Ia berharap ilmu pengetahuan dapat memperluas distribusi kekuasaan masyarakat umum daripada sekadar akomodasi kekuasaan saja. Menurut Innaya, peluang pragmatisme ekonomi selalu ada. Namun, adanya pragmatisme bukan berarti kita hanya diam. Dengan adanya akses pengetahuan, banyak orang sepemikiran dengan Goss,” tuturnya.
Sesi selanjutnya, David Effendi membahas perdebatan ilmu pengetahuan dengan kekuasaan. David menyinggung gelagat mirip antara model sentralisasi sains dengan politik pada masa kolonial dan pascakolonial. Ia mencontohkan seperti penanganan wabah penyakit yang kurang berbasis pada temuan sains dan mementingkan aspek ekonomi. “Ada karakter yang sama walaupun aktornya berubah,” jelasnya.
David menekankan pada masa sebelum kemerdekaan, mayoritas elite pribumi yang tercerahkan tidak terlibat dalam upaya membangun kesadaran liberalisasi. Contohnya, politik etis merupakan kelanjutan kolonialisme dan birokrasinya. Ia menambahkan, barangkali terjadi gelagat jebakan administrasi serupa pada rezim pengetahuan pasca Orba. Ia berpendapat bahwa fase industri 4.0 lebih mengerikan karena kelompok intelektual hadir sebagai bagian mesin kapitalis. Di akhir sesinya, David juga menambahkan kesannya terhadap buku Goss, “Bukunya unik karena dapat dibaca dari bab mana saja, pintar menarasikan dan membagikan patahan-patahan sejarah, mudah diserap dengan cerita menarik.”
Sesi berikutnya diisi oleh Eko Prasetyo yang mengatakan bahwa buku ini menjawab berbagai pertanyaan yang muncul dalam benaknya. Contohnya seperti mengapa kekuasaan dapat memengaruhi para ilmuwan, mengapa kekuasaan dapat mengendalikan kecerdasan, mengapa orang pintar di Indonesia bisa menjadi bodoh dan mengapa orang bodoh di Indonesia dapat menjadi pintar.

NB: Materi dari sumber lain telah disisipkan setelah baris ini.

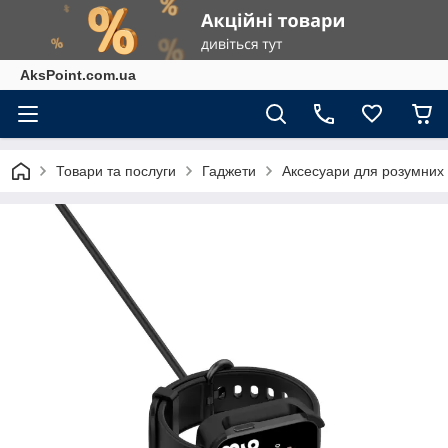
AksPoint.com.ua
Товари та послуги
Гаджети
Аксесуари для розумних г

Menurut Eko, buku ini menjawab semua pertanyaan tersebut dengan cara-cara yang indah. “Buku ini menjelaskan tentang sejarah pengetahuan Hindia-Belanda, menjelaskan awal mula abad pencerahan, menjelaskan tentang bagaimana sisi lain para pejabat kolonial, dan memberi penjelasan tentang Kebun Raya Bogor yang disebut sebagai panggung penelitian raksasa,” tuturnya.

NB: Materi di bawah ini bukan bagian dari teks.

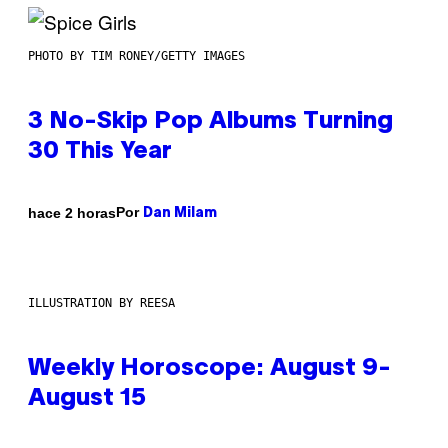
PHOTO BY TIM RONEY/GETTY IMAGES
3 No-Skip Pop Albums Turning
30 This Year
Por
hace 2 horas
Dan Milam
ILLUSTRATION BY REESA
Weekly Horoscope: August 9-
August 15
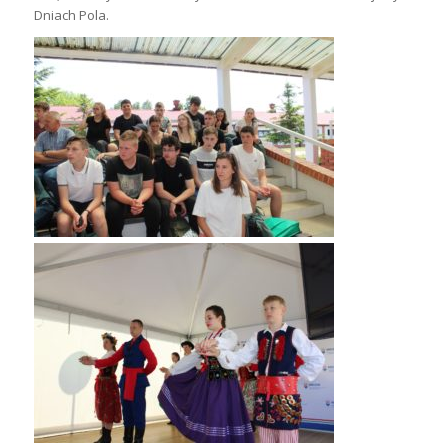
Dniach Pola.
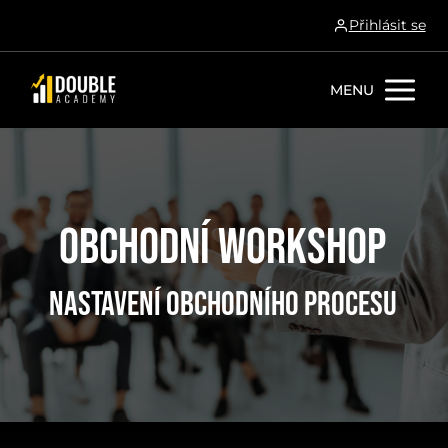
Přihlásit se
MENU
obchodní workshop
nastavení obchodního procesu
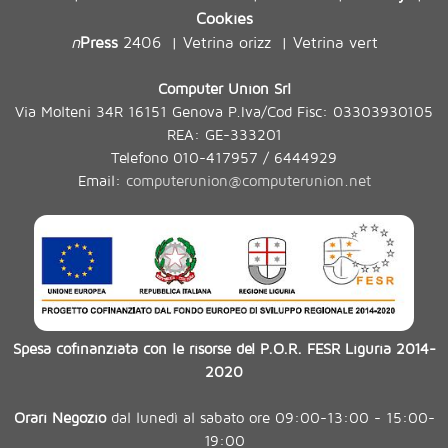
Cookies
n
Press
2406
Vetrina orizz
Vetrina vert
|
|
Computer Union Srl
Via Molteni 34R 16151 Genova P.Iva/Cod Fisc: 03303930105
REA: GE-333201
Telefono 010-417957 / 6444929
Email:
computerunion@computerunion.net
Spesa cofinanziata con le risorse del P.O.R. FESR Liguria 2014-
2020
Orari Negozio
dal lunedì al sabato ore 09:00-13:00 - 15:00-
19:00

Ia juga memberi penjelasan lebih lanjut tentang sejarah pengetahuan. Pengetahuan Hindia-Belanda yang dimaksud Eko Prasetyo dalam buku ini, yakni dulu salah satu saingan agama adalah ilmu pengetahuan. Menurutnya, ini karena ilmu pengetahuan bisa menjelaskan secara rasional tentang asal usul manusia, seperti teori evolusi yang diungkapkan Charles Darwin.

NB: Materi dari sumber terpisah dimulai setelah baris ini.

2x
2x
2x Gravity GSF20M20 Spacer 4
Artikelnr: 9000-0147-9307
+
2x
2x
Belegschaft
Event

Selanjutnya, Eko Prasetyo menambahkan bahwa pada awal abad pencerahan, kaum-kaum intelektual mencoba melihat kekayaan alam dengan ilmu botani serta ilmu biologi. Menurutnya, ilmu biologi adalah ilmu dasar untuk mengetahui siapa diri kita. Eko menjelaskan bahwa para pejabat kolonial tidak hanya sekadar menjabat, tetapi mereka juga melakukan penelitian. Gubernur Hindia-Belanda misalnya, selain menjabat ia juga meneliti tentang Gunung Merapi. Para pejabat ini sebenarnya adalah orang-orang yang mencoba untuk memiliki kecenderungan scientist. Menurut Eko, buku Goss memberi penjelasan kekuatan Hindia-Belanda tidak hanya menjajah suatu wilayah, tetapi juga menjadikannya sebagai wilayah pengetahuan. Selain itu, Goss juga mampu menjelaskan hubungan antara pengetahuan, negara, ilmuwan, dan masyarakat sipil.